The task: Take every line from the records below that includes the word "phone".

Provided material:
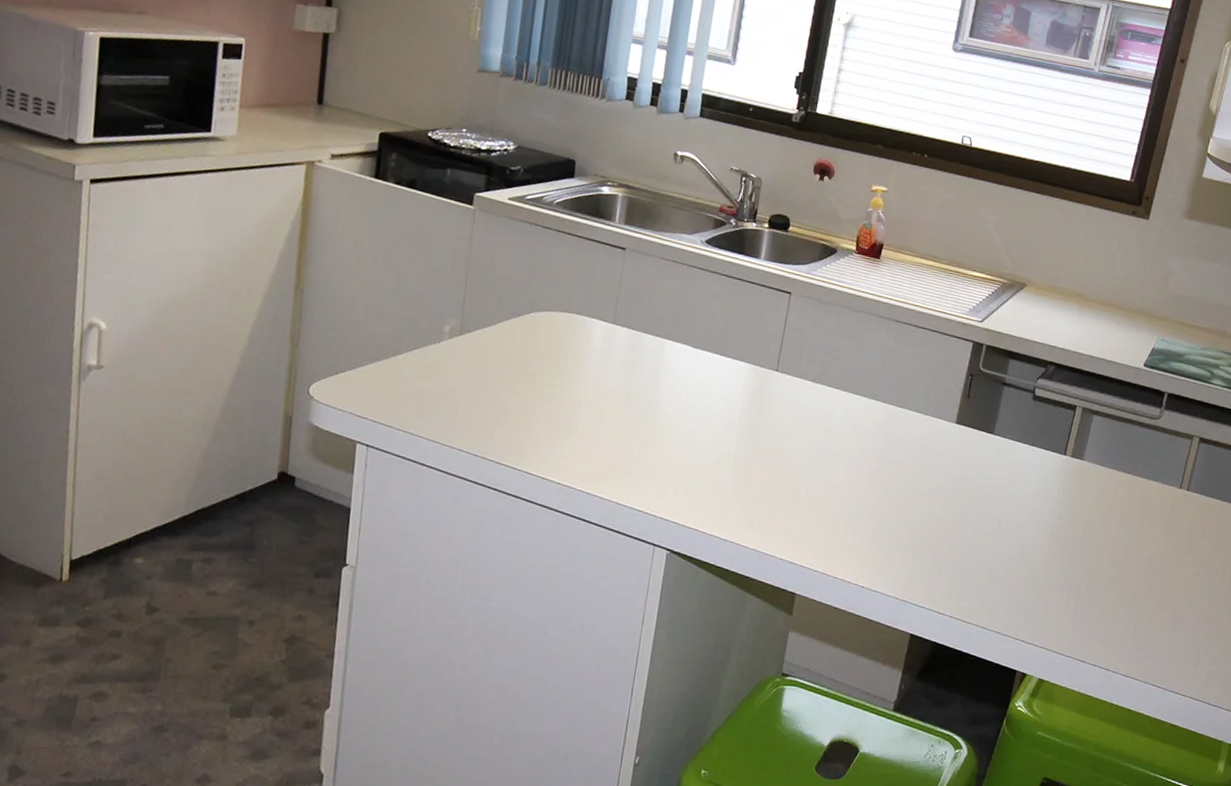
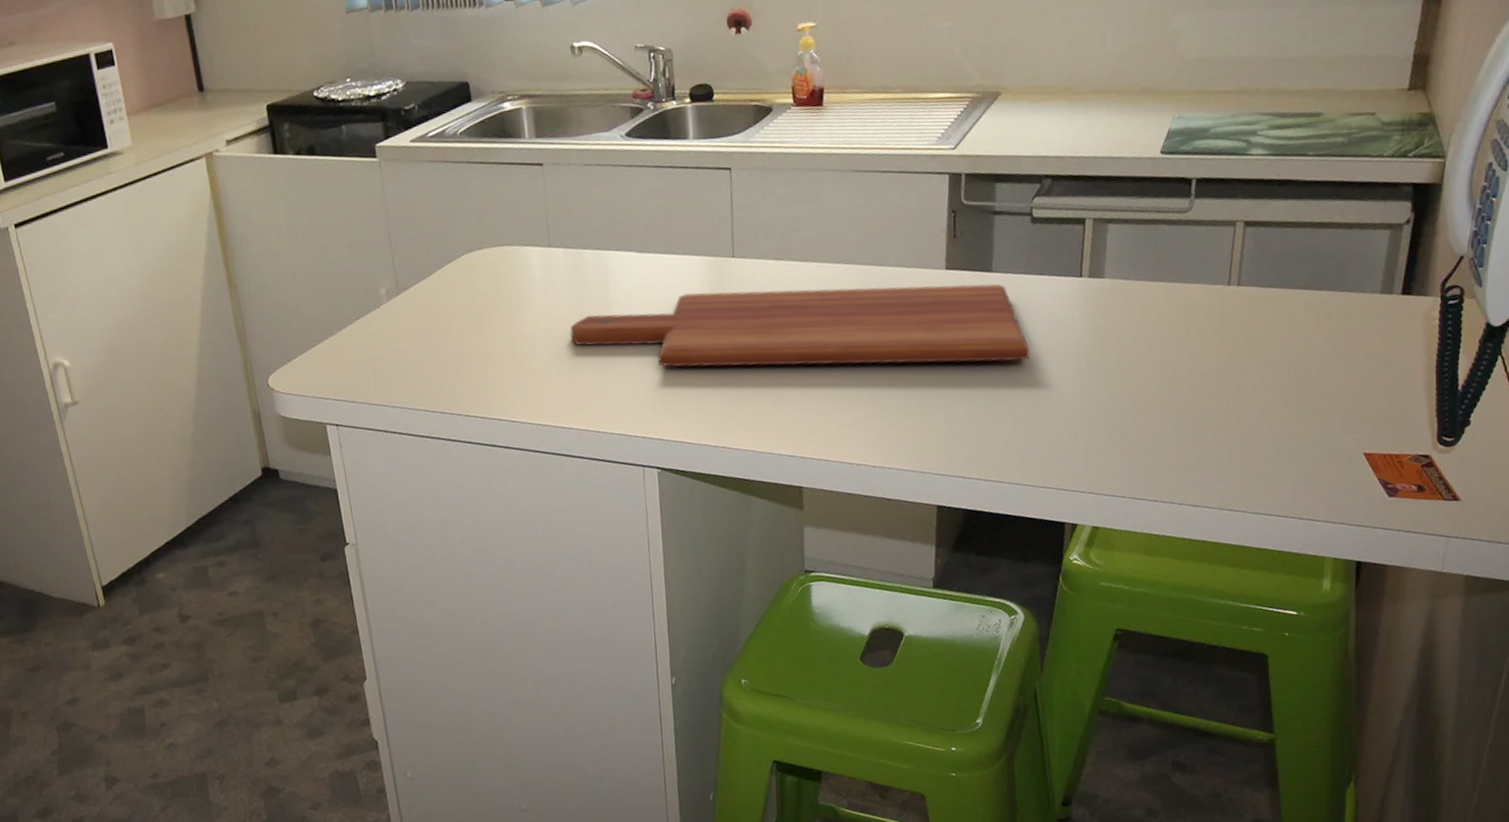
cutting board: none [614,393,1014,518] -> present [570,284,1030,368]

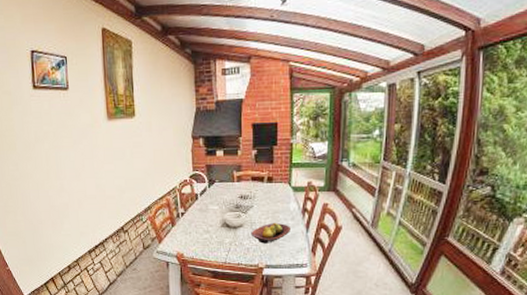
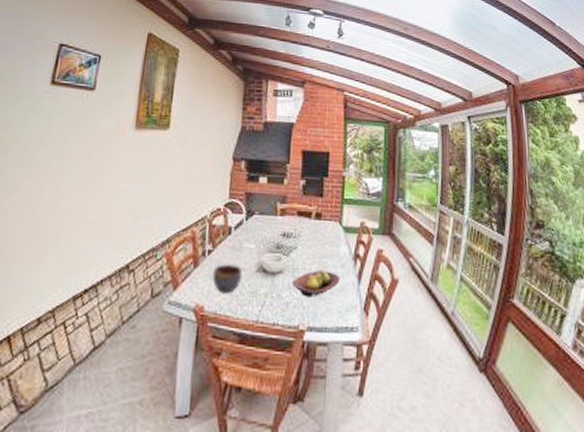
bowl: none [187,222,211,244] -> present [212,264,243,293]

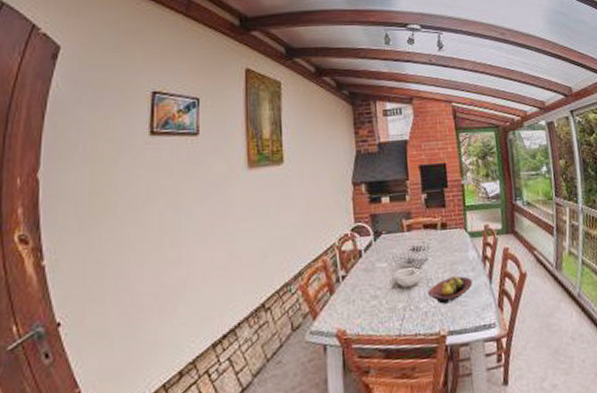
bowl: present [212,264,243,293] -> none [349,285,380,315]

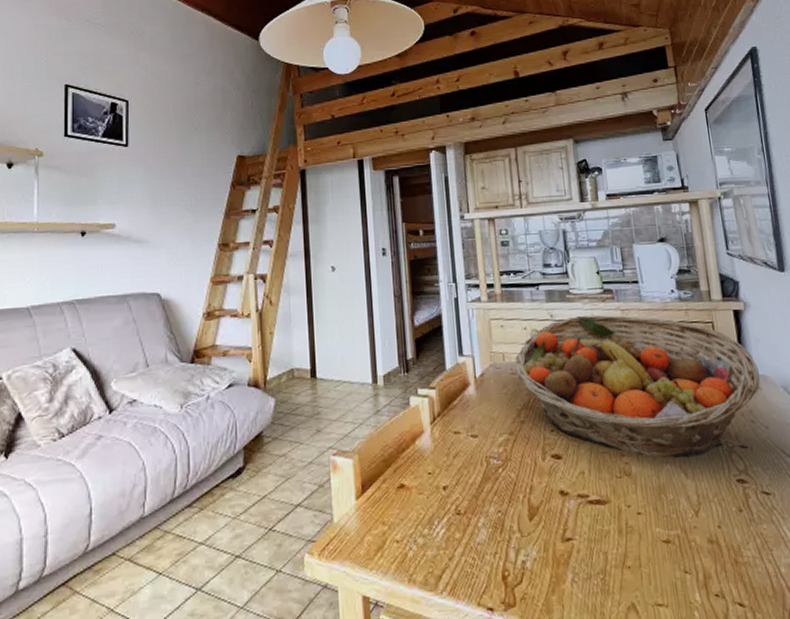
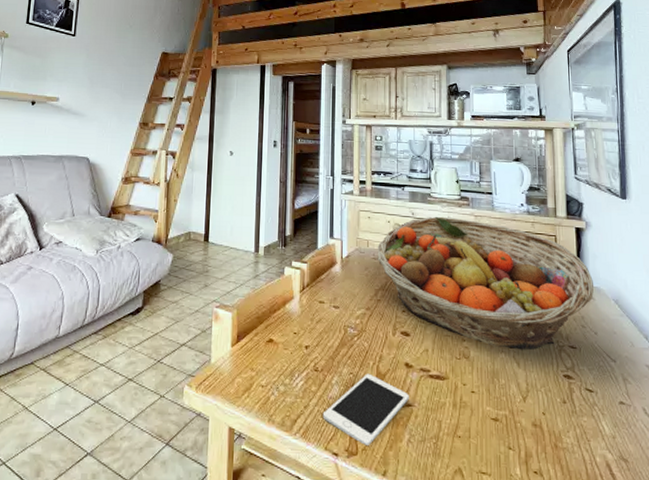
cell phone: none [471,509,568,595] -> present [322,373,409,447]

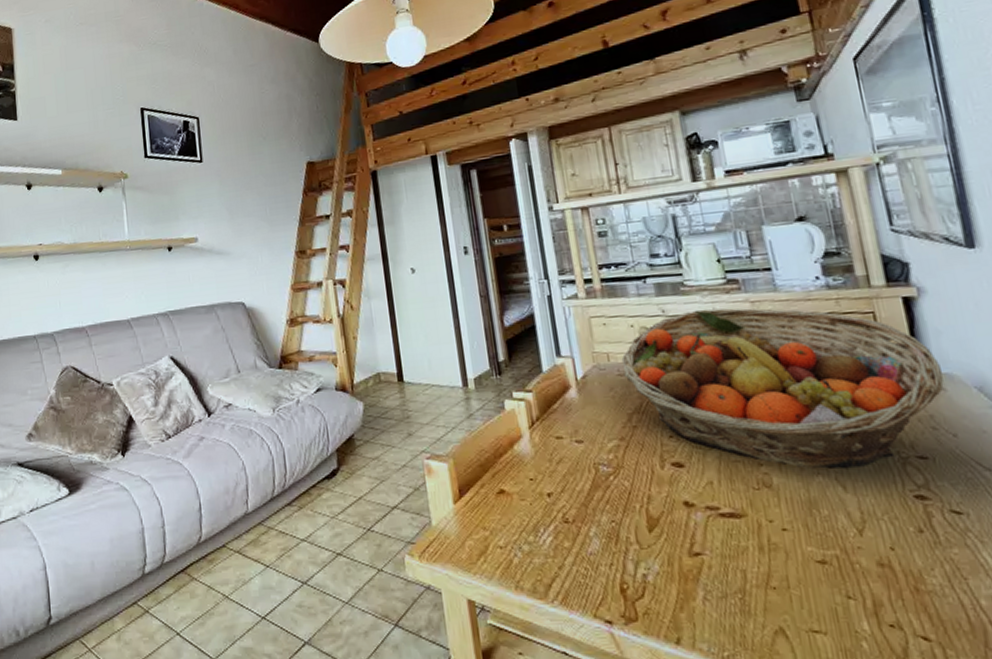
cell phone: present [322,373,409,447] -> none [583,519,697,610]

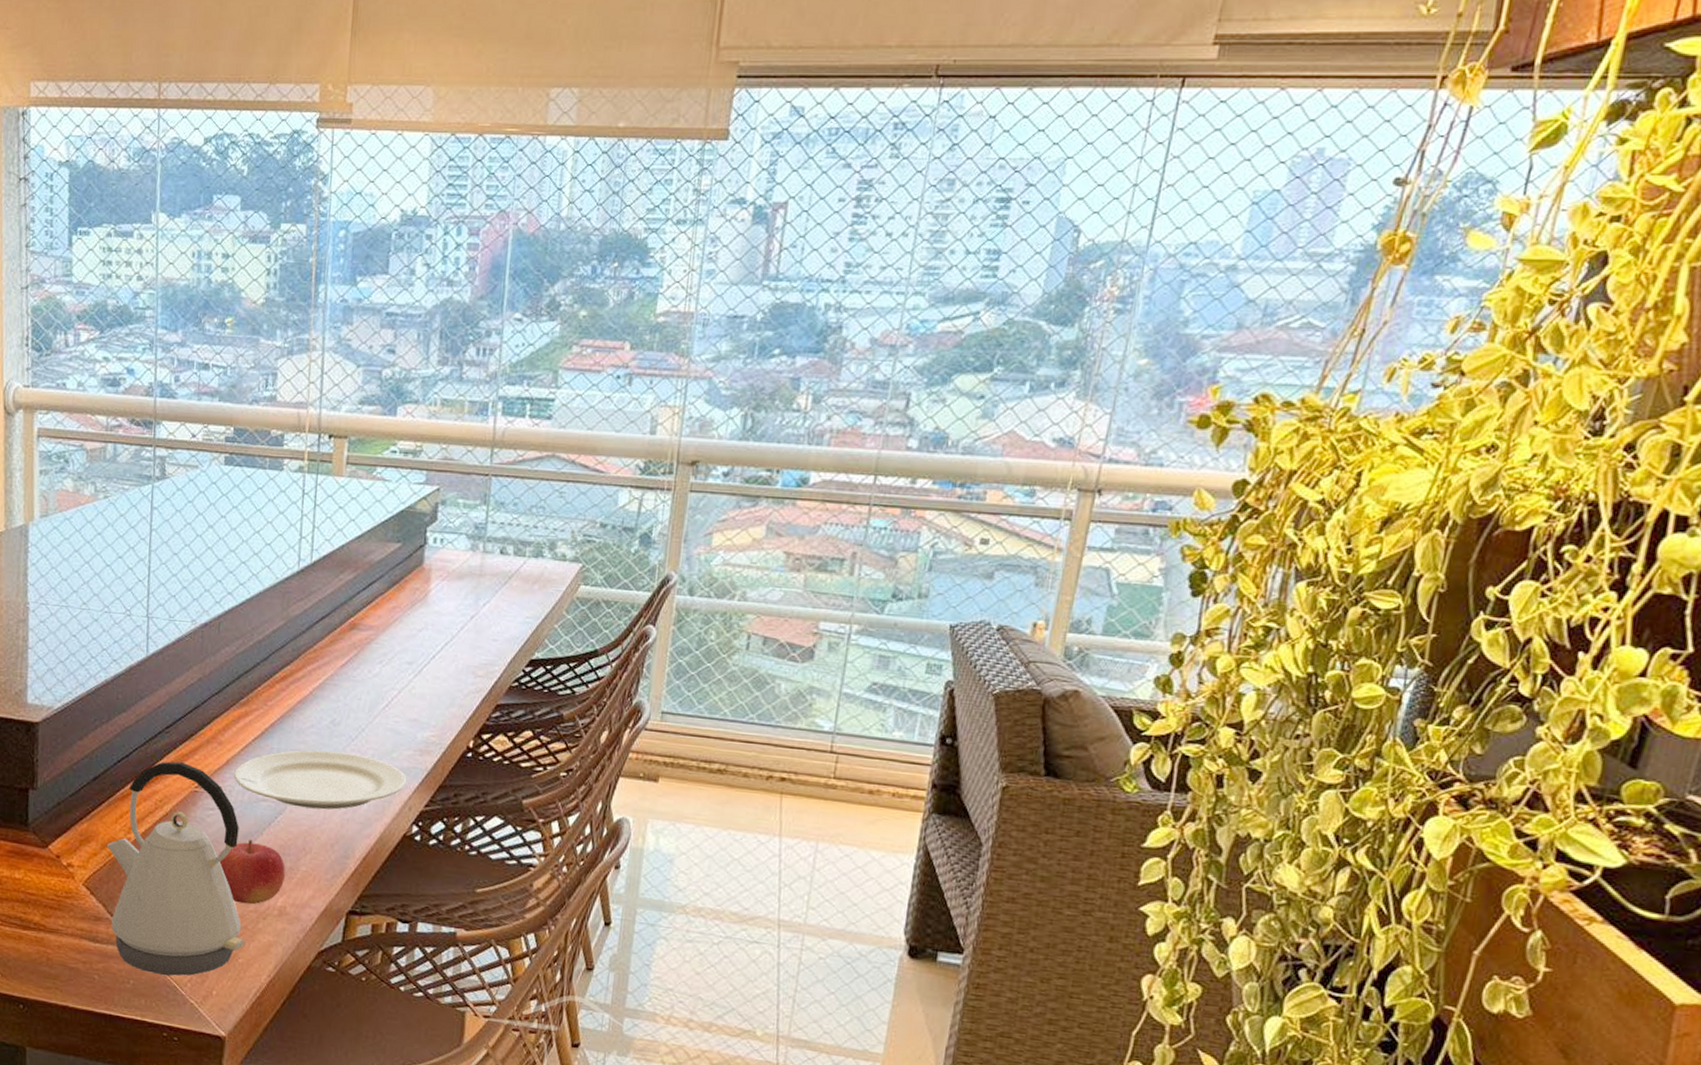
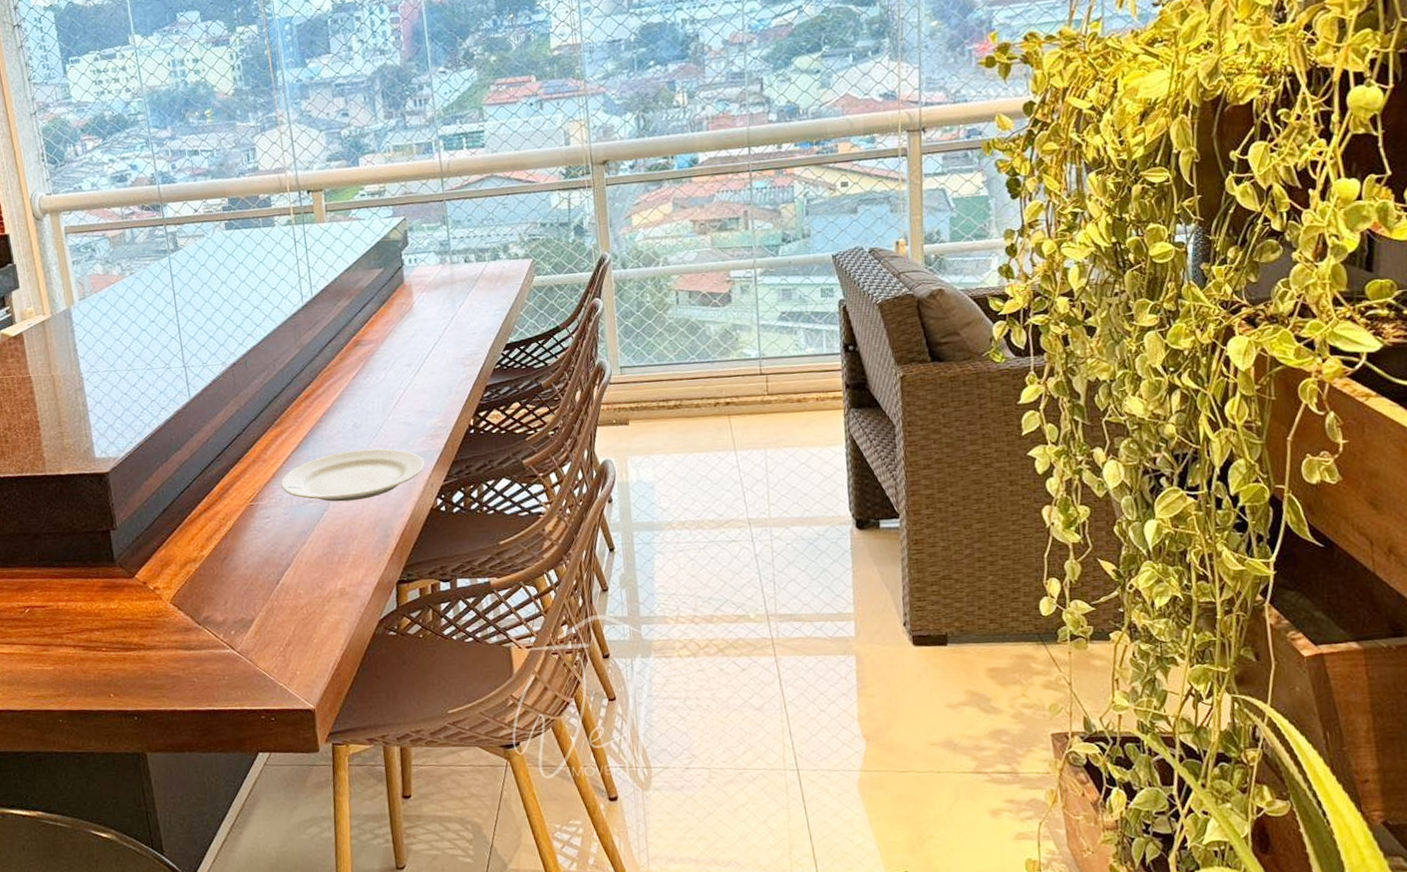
kettle: present [106,761,245,976] -> none [184,483,316,667]
fruit: present [219,838,286,905] -> none [281,536,340,593]

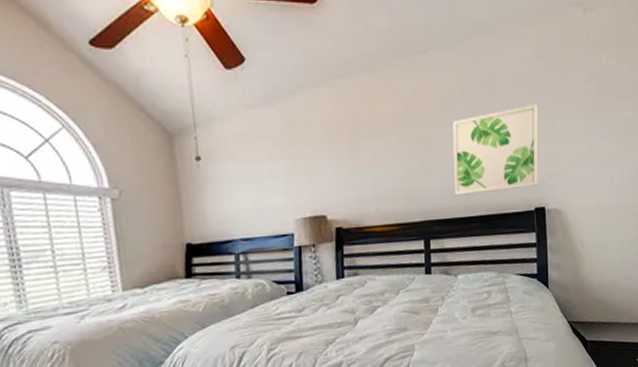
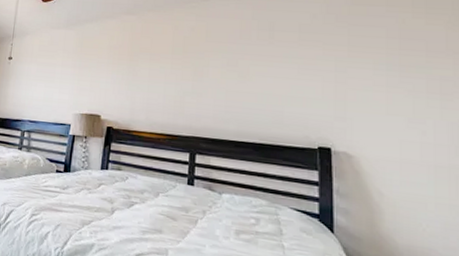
wall art: present [452,104,539,196] -> none [226,51,325,127]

Task result:
cell phone: none [471,509,568,595] -> present [322,373,409,447]
cell phone: present [322,373,409,447] -> none [583,519,697,610]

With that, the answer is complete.